It’s been 10 years since I left the US and moved to Israel! 10 years since I was an unemployed new immigrant without any family or friends or ability to speak Hebrew, to a Fractional CMO running my own business with my husband.
Here are 10 pieces of advice that have helped me to persevere and I hope can help others, no matter the situation:
- No one will make life happy for you but you! As I was turning 30 I felt stuck. I had a great life – a wonderful family, great friends, a good job, an apartment, a car, etc, but I still wasn’t happy. I didn’t want to wait around for something to happen, so I decided to make something happen by pursuing my dream of living in Israel.
- Don’t be afraid of change. The number one reason I hear from people who want to move to Israel but feel like they can’t is because they couldn’t continue in their current field. Don’t stop yourself from pursuing your dreams because you are scared of change!
- Look for the potential in every situation. When my husband and I were dating he told me that he was working on starting his own business on the side. At that point, I was about to launch a branding and marketing business (which was put on hold as I took a different opportunity), and thought how funny that he does marketing and I do sales. Perhaps one day we can go into business together. One day ended up being just 5 years later.
- Listen to feedback. While doing a program for new olim I was introduced to a lot of very senior people in fields related to what I wanted to do. All of them told me that it was impossible to do what I wanted in Israel. It was a bitter pill to swallow, but it was the reality of the job market at that point in time. I needed to reconsider my career options.
- Look back on your career. When you are starting out in your career it can be hard to get others to take you seriously, as you just don’t have the experience. This can be hard to take when you’ve been working for 15 years, just in a different field. I went back over my resume and saw that I had actually been working in communications since 2006! My previous work in politics was very much relevant to marketing since in both fields you need to understand the audience you are talking to in order to get them to buy into what you are selling. When moving into a new field look back to see if you aren’t just building on previous experiences.
- Don’t network, make friends. All of the job opportunities I had came from people whom I made meaningful connections with throughout my life, both at work and personally. Networking can create a lot of superficial connections, but when you take the time to get to know people beyond just what they can do for you, you may find that people are more motivated to help you because they are your friend.
- Help others. At KSW Solutions we give away a LOT of free advice, the equivalent of tens of thousands of dollars every year. In part because the people who turn to us are outside of our normal client base, so it doesn’t feel right to charge them, and in part because sometimes you see people just need a little bit of help, and just like we donate 10% of our income, we also want to donate some of our time. Over 25% of our clients have come from people we’ve consulted for free recommending us to their colleagues and friends. It’s not why we do it, but it helps.
- Leave the door open on your way out.
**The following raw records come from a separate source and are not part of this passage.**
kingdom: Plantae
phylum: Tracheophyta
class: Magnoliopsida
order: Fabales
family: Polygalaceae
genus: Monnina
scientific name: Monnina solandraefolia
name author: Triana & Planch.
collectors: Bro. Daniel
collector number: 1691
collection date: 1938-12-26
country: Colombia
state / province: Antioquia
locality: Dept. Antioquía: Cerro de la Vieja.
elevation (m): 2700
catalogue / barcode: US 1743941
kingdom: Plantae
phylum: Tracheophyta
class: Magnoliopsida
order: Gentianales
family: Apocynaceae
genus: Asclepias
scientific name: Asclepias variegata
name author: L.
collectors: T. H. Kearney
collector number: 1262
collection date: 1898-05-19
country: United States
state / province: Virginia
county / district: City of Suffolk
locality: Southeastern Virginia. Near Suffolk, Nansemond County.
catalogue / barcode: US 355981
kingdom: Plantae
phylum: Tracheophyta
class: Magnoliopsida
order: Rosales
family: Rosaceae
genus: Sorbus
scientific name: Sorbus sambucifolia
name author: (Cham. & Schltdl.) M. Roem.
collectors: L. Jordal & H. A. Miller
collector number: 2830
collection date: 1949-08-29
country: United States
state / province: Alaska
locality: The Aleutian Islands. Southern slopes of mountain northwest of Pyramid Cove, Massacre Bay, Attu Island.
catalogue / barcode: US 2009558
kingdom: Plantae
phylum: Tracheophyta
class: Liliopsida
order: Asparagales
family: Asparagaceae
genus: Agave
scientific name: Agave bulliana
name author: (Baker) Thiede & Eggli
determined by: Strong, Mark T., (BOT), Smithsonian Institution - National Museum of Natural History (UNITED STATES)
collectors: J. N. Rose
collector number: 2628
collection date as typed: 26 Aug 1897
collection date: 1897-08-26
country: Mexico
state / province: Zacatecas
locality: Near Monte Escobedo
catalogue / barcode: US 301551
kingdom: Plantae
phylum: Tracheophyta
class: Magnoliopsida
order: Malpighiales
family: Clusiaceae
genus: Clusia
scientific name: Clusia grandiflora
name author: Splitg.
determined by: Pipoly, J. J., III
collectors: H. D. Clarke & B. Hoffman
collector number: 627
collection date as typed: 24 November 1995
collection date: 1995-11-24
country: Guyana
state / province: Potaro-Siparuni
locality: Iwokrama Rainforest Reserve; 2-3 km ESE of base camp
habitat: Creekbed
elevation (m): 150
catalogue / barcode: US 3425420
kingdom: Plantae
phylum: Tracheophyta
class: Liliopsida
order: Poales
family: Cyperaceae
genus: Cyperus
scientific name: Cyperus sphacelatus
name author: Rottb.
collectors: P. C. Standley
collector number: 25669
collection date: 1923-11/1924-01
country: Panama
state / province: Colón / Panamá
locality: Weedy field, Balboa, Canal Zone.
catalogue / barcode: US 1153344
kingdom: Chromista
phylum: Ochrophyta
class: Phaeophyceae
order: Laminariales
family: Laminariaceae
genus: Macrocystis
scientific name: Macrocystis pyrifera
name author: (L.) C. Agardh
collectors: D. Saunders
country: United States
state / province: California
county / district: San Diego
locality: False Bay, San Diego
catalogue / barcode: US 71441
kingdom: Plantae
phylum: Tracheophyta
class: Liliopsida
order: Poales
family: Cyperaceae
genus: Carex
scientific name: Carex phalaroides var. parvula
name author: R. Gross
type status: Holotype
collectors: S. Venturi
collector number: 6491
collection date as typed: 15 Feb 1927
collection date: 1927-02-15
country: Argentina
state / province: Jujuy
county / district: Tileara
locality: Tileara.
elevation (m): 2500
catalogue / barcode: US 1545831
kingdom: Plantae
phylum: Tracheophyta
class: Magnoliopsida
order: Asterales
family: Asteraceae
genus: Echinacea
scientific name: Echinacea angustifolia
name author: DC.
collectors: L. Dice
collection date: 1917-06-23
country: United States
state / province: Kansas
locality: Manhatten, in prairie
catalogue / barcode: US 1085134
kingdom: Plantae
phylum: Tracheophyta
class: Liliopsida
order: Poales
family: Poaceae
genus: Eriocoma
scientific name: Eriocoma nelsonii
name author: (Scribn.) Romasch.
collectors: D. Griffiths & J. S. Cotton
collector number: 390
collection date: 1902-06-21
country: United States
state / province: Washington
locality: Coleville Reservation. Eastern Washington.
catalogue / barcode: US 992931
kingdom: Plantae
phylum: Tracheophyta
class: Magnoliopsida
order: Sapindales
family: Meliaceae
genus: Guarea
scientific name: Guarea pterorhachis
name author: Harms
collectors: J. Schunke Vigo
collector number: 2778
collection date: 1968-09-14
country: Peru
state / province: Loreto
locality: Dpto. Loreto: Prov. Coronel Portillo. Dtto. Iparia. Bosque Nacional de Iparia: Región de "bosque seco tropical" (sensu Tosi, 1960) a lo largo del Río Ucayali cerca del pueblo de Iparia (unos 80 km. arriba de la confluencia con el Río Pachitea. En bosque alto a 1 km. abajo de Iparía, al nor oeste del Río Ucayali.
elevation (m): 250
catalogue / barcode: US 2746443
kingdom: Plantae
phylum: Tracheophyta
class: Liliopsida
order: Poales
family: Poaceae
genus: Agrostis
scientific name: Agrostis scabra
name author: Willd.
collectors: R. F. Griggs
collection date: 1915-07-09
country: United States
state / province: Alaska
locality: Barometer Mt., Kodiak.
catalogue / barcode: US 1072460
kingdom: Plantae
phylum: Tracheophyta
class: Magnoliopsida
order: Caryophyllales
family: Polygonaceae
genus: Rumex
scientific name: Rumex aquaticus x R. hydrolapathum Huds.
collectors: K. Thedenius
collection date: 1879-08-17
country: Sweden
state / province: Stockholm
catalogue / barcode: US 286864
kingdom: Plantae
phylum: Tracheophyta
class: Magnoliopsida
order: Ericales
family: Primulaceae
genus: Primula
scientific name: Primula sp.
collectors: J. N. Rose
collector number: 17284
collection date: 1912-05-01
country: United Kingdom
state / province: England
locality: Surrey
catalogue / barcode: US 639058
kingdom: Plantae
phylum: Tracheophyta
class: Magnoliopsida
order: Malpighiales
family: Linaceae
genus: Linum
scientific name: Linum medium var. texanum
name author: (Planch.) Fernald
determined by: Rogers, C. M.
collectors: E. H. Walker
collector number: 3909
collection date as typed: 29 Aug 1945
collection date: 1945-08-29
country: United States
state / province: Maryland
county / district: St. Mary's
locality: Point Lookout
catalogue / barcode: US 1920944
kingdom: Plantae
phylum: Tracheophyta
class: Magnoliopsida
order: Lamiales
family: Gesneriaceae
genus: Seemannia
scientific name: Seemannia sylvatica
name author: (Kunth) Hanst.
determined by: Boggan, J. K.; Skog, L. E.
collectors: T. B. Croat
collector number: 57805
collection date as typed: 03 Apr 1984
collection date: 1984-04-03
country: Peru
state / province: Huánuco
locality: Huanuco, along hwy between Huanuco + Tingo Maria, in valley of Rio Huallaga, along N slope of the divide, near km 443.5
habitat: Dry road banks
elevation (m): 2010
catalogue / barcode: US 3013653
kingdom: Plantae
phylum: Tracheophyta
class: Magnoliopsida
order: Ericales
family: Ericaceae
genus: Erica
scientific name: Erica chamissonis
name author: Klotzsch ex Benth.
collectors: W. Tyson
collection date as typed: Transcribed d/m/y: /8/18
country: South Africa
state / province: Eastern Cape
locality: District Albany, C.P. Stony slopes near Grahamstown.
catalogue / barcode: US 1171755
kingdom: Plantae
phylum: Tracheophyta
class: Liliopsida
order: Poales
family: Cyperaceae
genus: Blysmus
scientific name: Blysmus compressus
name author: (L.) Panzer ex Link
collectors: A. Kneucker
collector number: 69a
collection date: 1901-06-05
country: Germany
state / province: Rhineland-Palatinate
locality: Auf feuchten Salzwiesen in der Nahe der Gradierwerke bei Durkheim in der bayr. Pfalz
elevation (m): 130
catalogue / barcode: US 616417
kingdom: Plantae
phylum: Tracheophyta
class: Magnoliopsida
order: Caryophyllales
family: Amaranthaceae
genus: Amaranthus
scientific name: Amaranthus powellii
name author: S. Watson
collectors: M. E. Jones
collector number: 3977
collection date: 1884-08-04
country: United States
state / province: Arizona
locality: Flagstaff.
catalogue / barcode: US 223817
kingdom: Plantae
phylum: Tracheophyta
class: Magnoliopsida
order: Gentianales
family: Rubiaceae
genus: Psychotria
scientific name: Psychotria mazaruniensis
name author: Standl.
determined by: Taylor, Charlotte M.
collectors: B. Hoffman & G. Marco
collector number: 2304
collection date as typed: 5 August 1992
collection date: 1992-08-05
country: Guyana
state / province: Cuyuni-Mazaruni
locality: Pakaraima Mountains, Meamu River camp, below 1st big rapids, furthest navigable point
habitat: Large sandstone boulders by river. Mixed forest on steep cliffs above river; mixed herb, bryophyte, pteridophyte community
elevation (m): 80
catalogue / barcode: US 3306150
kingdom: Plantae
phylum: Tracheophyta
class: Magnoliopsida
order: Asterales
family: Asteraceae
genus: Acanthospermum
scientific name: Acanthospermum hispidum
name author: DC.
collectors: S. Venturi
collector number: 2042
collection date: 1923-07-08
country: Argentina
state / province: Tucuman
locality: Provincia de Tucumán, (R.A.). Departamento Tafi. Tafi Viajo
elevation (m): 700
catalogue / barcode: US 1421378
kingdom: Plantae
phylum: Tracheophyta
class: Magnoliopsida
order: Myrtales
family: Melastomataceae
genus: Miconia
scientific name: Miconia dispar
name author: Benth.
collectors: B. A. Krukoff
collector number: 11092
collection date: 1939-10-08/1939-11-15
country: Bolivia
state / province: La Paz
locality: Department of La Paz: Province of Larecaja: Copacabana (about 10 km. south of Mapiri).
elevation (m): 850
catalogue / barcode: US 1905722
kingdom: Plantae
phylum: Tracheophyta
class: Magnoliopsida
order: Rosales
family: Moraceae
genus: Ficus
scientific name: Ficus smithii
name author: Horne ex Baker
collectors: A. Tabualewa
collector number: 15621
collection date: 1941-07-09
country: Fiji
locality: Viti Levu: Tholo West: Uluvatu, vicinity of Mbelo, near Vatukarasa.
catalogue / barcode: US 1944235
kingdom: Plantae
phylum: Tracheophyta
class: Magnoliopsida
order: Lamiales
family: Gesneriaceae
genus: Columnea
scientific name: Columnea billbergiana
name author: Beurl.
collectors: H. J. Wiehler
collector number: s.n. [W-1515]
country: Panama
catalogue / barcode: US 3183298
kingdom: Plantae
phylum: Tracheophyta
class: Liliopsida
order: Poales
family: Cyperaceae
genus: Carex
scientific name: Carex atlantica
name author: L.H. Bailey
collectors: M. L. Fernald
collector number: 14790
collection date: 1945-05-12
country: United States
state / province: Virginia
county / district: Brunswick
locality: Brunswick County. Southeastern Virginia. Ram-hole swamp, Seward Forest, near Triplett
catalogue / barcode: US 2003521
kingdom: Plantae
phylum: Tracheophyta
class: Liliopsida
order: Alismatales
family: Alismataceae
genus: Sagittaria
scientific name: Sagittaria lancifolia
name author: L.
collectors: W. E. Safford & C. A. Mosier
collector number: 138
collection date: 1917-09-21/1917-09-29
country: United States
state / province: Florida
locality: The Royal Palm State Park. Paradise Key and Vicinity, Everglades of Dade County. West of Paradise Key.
If you are leaving a job you’re unhappy with, it might be tempting to burn some bridges on your way out. Don’t. The passage of time usually lets things cool off and helps put perspective on previous situations. I was able to launch my company because I left a job on great terms and they ended up becoming my first client. For another job I stayed in touch with the CEO and he gave me some great advice regarding an opportunity I was reluctant to take (and in the end didn’t).
- Don’t make your career your life. After I transitioned careers, I felt a huge sense of loss. In the US I had a super impressive resume, jobs people were envious of, and so much of my identity was built based on what I did. When I didn’t have that anymore I had to rediscover who I was. It was very humbling and more than a little depressing. Now I know that as much as I want to enjoy my work, I make sure that the real fulfillment I get comes from my personal life.
- You need to just go for it. At the end of the day, the best things in my life are all a result of just going for it and not spending too much time contemplating, analyzing or otherwise being too much in my head. You should always make calculated decisions, but once you do, don’t endlessly agonize – just do it!